Turkish hospitality

Riding up a mountain in the early hours it is still hot when we approach a tiny village. Hoping to buy the days supplies we are only able to purchase sweet biscuits and soft drink. No problem as I am feeling more positive than the day before and my body , my mind adapted to the first major climb. We will find fresh produce elsewhere, worst case scenario, eat pasta and jam, spice it up with pepper, why not sooner than later?
“Ekmek?”….bread….do we need bread?
“Ahhhh….yes please…..tesekkurler”
“Peynir?”….cheese…..yes
A bag is presented….bread, cheese, olives, tomatoes, red and white onions, garlic, bottles of water……I go to pay……
“No…..no……gift……ice cream?”
I explain the best I can that I can not eat ice cream in the village during Ramazan. We are encouraged to choose an ice cream to take with us and eat just outside the village….the day’s supplies and a treat done…….ok……actually that is many treats done! “Tesekkur ederim”…kind laughter at my pronunciation…..then shouts! Mother, many children, father in the backgtound. We have gone the wrong way…. So we coast back down the mountain after a brief stop eating ice cream under the shade of a tree.

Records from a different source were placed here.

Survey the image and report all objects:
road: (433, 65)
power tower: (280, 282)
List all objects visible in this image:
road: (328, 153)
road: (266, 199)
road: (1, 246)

Another day I select tomatoes from a market stall…..No! I think I am not allowed to buy them…..actually he will not allow me to pay. Another day a truck stops, then another…..tomatoes…..apples. A man on a tractor stops as we search a place to camp for the night. Silently he hands us some cucumbers and then is on his way.
Flat, maybe more undulating as it is still hard, still so very very hot. In the baking heat we find the only tree visible on a vast horizon. Soon…man pulls up on the side of the road. A watermelon! We have craved these melons for months but the weight makes it impossible by bike…..with the exception of home delivery! We eat the entire thing, sweet, crisp and cold. Maybe we are delirious, giggling as we caterpult seeds from the spoons used to dig deep into its flesh. Our Stomach ache, 4Kgs of divine watermelon each,so much but so good, we still giggle. Later the man pulls up again…..ekmek, bread…..and again later….cold water in bottles. We sheltered for 6 hours that day, the middle of nowhere, isolated if not for the home delivery man.
And of course there is cay….we have followed farmers by car into petrol stations at the invitation of tea, or pulling up unannounced cay is always proffered. We can not drink it all, accept it all, we would travel nowhere. The Turkish hospitality is generous, un conditional and un relenting.